> **Task brief**: Copy the records from the line with "अनूठी मिसाल, सात्विक" down through the line with "घर बैठे हर महीने", swapping "हमला" for "वार" and keeping everything else the same.

> **Given data**:
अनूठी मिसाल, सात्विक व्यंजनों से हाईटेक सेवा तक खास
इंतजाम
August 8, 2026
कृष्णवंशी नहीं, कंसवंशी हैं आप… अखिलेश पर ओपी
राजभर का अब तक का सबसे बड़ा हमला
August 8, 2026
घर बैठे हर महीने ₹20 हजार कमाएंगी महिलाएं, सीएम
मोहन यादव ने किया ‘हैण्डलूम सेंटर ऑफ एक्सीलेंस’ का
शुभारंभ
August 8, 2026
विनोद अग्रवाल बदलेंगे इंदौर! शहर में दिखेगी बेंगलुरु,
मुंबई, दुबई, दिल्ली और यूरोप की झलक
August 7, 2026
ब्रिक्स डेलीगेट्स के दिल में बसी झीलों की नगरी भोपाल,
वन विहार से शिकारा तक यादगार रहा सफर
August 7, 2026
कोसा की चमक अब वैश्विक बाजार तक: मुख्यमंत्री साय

--

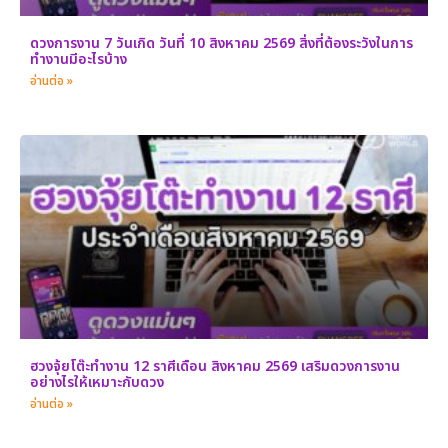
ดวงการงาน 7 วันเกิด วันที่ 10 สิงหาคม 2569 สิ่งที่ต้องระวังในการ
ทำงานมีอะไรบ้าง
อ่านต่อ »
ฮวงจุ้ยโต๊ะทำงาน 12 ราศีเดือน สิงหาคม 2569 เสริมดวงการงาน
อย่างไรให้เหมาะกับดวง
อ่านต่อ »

> **Result of this exercise**:
अनूठी मिसाल, सात्विक व्यंजनों से हाईटेक सेवा तक खास
इंतजाम
August 8, 2026
कृष्णवंशी नहीं, कंसवंशी हैं आप… अखिलेश पर ओपी
राजभर का अब तक का सबसे बड़ा वार
August 8, 2026
घर बैठे हर महीने ₹20 हजार कमाएंगी महिलाएं, सीएम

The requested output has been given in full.